Professor Chris Whitty, England’s chief medical officer, added: ‘The chances of many children being damaged by not going to school are incredibly clear and therefore the balance of risk is very strongly in favour of children going to school because many more are likely to be harmed by not going than harmed by going, even during this pandemic.’
He said local lockdown measures would be used if school reopening leads to a rise in infections, with the possibility of national restrictions if necessary.
Every school will be provided with coronavirus testing kits so they can quickly check pupils.

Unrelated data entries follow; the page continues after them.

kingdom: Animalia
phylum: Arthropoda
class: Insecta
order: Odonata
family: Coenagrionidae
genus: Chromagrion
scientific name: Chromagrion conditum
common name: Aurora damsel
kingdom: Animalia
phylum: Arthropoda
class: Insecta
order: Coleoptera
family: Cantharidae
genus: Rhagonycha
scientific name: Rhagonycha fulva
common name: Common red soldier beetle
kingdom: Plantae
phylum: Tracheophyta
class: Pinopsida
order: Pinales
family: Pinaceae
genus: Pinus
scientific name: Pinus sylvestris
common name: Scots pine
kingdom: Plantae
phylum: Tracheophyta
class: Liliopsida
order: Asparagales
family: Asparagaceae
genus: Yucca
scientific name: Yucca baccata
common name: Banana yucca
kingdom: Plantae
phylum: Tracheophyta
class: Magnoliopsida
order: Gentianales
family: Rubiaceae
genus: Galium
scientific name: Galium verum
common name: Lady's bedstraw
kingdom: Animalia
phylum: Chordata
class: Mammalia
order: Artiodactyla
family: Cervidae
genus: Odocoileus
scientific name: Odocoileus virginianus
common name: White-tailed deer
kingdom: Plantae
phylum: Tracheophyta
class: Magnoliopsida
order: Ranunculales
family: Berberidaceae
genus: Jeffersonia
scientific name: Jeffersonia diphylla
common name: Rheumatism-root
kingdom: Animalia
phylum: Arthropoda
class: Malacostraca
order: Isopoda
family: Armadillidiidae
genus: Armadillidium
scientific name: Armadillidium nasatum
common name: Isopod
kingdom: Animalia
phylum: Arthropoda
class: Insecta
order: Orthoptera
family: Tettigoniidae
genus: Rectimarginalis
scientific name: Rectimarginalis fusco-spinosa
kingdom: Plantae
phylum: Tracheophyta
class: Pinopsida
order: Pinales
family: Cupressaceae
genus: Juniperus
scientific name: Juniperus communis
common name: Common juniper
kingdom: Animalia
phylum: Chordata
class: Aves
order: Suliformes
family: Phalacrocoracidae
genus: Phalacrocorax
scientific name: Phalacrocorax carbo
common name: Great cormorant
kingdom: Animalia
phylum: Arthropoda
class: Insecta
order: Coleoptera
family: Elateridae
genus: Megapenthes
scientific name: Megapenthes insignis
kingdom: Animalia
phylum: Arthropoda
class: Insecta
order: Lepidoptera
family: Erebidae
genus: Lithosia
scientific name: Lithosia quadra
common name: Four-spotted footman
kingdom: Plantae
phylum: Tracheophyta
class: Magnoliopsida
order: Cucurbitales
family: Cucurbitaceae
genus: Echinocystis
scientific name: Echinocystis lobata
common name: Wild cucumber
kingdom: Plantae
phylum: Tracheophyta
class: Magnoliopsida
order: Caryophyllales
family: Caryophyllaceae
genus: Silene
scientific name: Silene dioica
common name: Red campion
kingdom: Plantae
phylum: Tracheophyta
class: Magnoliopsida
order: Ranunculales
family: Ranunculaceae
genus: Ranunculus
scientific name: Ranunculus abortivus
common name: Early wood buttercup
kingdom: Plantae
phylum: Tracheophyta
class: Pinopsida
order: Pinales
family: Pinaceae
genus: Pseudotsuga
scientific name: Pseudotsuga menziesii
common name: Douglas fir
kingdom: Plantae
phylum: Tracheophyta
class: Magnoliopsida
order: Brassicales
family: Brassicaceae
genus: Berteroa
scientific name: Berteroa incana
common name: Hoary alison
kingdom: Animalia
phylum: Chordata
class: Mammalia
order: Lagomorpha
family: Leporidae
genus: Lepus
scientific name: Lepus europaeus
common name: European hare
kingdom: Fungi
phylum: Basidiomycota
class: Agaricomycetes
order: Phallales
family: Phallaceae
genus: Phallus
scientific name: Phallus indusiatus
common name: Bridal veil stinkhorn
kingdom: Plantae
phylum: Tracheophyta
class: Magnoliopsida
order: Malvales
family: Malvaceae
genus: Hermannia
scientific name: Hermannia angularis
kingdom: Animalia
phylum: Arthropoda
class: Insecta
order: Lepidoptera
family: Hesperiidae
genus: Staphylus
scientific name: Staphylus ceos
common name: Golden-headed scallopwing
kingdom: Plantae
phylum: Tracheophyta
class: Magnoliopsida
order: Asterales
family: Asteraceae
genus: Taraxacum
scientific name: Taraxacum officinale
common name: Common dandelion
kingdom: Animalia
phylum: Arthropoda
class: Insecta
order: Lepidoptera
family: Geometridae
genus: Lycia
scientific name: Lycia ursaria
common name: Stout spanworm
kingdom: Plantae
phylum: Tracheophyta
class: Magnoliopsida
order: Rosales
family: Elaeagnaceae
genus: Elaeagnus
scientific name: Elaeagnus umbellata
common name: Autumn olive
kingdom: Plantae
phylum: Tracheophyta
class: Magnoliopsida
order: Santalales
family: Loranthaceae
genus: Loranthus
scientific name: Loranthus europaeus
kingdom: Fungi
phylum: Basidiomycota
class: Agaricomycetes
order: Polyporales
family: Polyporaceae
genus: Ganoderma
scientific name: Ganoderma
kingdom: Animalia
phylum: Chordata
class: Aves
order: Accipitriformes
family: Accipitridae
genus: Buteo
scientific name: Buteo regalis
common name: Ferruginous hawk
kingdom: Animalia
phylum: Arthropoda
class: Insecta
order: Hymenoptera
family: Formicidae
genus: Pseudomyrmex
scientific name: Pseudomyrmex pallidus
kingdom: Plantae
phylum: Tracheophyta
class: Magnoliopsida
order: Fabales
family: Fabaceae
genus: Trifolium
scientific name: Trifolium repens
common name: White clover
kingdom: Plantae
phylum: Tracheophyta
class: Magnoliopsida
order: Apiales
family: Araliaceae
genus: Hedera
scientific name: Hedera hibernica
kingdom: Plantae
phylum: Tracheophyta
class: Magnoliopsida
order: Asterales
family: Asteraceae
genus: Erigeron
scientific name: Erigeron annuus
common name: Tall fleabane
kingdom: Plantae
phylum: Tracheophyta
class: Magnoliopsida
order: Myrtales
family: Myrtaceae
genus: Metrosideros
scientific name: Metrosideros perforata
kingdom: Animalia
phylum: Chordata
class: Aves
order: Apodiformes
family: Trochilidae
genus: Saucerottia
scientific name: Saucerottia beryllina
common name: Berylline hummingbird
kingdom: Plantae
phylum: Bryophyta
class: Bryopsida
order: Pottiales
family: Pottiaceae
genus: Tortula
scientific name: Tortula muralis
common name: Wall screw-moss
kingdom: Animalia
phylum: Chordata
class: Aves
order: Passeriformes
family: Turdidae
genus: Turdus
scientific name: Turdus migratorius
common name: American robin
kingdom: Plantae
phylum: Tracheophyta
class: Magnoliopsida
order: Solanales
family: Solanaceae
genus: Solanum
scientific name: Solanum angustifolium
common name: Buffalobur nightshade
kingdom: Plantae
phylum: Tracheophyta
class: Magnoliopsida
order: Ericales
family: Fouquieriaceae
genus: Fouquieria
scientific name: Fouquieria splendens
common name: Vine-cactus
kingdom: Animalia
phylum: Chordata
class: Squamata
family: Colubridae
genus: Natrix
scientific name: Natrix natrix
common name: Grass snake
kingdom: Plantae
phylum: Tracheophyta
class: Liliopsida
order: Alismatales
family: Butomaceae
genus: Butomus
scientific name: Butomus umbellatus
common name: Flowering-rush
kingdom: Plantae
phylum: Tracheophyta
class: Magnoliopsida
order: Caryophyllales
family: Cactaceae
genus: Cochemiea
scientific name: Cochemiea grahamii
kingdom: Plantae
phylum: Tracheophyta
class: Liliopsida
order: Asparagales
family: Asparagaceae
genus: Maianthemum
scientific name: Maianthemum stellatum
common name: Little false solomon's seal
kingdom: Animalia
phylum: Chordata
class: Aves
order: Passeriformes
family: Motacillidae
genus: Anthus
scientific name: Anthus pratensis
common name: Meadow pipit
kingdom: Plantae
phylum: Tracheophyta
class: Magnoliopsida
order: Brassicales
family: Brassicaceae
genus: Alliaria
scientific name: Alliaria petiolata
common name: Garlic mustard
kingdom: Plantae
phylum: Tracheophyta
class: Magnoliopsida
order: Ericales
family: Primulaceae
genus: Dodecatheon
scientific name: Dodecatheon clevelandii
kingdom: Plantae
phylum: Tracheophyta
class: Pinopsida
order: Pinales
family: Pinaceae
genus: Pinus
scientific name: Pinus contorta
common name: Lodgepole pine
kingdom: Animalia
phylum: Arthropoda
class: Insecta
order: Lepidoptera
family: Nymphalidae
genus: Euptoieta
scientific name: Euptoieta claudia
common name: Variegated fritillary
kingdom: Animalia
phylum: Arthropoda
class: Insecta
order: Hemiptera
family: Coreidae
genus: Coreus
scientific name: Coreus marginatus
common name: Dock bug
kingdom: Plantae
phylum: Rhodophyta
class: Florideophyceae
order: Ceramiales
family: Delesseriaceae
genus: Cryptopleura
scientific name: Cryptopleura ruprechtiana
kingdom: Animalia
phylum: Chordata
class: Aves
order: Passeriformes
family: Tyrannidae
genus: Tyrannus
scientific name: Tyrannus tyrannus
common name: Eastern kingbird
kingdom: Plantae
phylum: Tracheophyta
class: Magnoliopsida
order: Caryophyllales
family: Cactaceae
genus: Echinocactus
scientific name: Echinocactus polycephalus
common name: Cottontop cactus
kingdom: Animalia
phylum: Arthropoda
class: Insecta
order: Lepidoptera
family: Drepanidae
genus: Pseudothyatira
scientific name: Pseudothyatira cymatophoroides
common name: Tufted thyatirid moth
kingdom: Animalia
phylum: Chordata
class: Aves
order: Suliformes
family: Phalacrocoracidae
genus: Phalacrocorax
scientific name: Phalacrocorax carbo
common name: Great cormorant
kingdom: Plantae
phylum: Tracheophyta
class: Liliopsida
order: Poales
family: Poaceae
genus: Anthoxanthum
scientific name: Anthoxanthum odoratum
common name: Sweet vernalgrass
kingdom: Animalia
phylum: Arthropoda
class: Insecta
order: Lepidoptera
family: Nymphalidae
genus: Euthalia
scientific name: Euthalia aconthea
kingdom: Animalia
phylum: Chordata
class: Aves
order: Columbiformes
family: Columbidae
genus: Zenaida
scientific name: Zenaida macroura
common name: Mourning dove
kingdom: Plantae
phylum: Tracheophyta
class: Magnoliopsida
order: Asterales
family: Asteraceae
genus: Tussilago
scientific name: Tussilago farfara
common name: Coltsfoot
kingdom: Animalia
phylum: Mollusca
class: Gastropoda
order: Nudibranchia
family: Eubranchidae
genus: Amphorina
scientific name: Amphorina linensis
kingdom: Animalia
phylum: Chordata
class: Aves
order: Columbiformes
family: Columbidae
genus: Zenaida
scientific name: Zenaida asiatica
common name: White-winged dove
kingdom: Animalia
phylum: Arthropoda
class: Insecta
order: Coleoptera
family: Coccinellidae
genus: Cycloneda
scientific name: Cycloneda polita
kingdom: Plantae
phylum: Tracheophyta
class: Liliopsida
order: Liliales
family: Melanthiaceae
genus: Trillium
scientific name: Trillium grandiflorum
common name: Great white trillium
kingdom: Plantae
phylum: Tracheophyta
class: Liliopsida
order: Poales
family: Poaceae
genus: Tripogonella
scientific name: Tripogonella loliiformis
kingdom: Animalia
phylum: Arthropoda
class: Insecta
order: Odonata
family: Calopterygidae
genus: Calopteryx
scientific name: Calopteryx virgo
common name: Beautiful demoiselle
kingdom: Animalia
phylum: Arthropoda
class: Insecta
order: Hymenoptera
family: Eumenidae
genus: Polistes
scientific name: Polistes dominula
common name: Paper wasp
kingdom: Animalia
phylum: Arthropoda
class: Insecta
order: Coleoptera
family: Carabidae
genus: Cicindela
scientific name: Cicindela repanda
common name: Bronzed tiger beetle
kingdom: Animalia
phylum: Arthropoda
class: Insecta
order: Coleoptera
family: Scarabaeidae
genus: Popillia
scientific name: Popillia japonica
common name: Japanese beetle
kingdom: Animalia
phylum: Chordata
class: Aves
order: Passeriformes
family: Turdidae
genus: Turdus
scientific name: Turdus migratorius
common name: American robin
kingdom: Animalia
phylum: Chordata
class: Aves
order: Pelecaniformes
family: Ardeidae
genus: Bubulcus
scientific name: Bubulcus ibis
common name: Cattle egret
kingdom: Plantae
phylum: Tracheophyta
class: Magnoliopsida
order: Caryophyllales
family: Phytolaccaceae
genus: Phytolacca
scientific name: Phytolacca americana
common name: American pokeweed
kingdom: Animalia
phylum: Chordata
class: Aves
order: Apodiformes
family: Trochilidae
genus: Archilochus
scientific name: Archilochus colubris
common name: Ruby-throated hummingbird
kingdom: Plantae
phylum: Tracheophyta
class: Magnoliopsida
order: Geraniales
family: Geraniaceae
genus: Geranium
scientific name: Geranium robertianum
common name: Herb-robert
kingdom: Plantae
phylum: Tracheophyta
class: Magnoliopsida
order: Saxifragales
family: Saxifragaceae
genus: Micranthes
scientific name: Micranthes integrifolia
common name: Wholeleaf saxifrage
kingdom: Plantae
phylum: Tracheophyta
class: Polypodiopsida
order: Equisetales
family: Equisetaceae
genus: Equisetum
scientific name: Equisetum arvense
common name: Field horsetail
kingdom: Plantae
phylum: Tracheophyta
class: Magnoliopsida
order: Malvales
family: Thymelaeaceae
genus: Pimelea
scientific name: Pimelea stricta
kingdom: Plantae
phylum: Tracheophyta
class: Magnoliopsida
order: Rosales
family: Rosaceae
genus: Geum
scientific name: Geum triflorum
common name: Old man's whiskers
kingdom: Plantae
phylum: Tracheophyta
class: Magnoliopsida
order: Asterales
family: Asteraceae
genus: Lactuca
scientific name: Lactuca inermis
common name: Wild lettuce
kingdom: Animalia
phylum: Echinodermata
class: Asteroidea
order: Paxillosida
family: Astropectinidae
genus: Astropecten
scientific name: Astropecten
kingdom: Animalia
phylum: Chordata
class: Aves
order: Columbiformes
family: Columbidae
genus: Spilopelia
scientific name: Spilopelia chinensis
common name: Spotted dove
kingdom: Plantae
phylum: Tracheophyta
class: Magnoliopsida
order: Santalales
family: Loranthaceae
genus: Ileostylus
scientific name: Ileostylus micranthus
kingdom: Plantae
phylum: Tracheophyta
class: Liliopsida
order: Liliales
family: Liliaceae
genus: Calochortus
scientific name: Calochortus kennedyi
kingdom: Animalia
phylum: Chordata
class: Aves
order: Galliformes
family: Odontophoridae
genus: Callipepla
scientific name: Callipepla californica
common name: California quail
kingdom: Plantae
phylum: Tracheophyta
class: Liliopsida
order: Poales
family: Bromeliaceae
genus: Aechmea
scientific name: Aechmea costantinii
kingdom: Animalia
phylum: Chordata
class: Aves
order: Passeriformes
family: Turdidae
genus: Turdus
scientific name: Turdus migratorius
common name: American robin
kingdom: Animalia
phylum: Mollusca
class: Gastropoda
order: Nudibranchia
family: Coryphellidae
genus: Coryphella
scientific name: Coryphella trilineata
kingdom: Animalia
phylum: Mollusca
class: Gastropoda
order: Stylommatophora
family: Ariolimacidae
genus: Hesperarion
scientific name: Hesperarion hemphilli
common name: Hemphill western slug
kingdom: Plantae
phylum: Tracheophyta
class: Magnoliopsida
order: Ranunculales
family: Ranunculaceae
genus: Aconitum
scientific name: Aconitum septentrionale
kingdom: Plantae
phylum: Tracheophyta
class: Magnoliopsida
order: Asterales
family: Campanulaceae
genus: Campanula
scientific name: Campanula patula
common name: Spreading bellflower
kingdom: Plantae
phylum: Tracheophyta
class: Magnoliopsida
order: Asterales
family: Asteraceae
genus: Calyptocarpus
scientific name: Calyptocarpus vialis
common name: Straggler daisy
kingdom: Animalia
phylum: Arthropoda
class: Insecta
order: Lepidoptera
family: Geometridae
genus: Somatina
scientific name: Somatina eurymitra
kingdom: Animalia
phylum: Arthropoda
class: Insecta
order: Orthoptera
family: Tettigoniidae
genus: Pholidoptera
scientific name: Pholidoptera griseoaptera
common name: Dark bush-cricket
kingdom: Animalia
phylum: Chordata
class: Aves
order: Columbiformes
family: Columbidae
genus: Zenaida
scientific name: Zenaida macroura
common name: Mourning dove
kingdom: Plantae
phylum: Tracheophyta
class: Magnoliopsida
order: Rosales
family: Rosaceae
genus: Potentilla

Ministers have given the green light for the resumption of breakfast and after-school clubs to provide extra childcare so more parents can get back to work.
Teaching unions last night insisted that they supported the return to full time education, but still issued grim warnings about the Government’s strategy.
The National Education Union said it wanted ministers to spell out exactly what will happen if there is an outbreak.
Joint general secretary Kevin Courtney said: ‘School staff, parents and pupils are being sorely let down by government because of a lack of a Plan B and of ensuring robust track trace and test is in place. We believe the Government is negligent in the extreme.’
A Daily Mail poll on Saturday revealed the strength of feeling among voters about the need to get pupils back into the classroom full-time.
Seventy-eight per cent said it should be the Government’s top priority if it is safe to do so.
Given the choice of whether schools should reopen or pubs remain open if only one was allowed, 80 per cent said they would choose schools, while 13 per cent opted for pubs.
Professor Chris Whitty said the chances of many children being damaged by not going to school are clear and so the balance of risk is very strongly in favour of children going to school
Professor Whitty also warned that it was unlikely that a vaccine would be available by the end of this year.
He said there was a ‘reasonable chance’ of one being ready for next winter, 2021/22.
‘I would be delighted if it came earlier rather than later but I’d be quite surprised if we had a highly effective vaccine ready for mass use in a large percentage of the population before the end of winter, certainly before this side of Christmas,’ he said.
‘I think if we look forward a year I think the chances are much greater than if we look forward six months and we need to have that sort of timescale in mind.’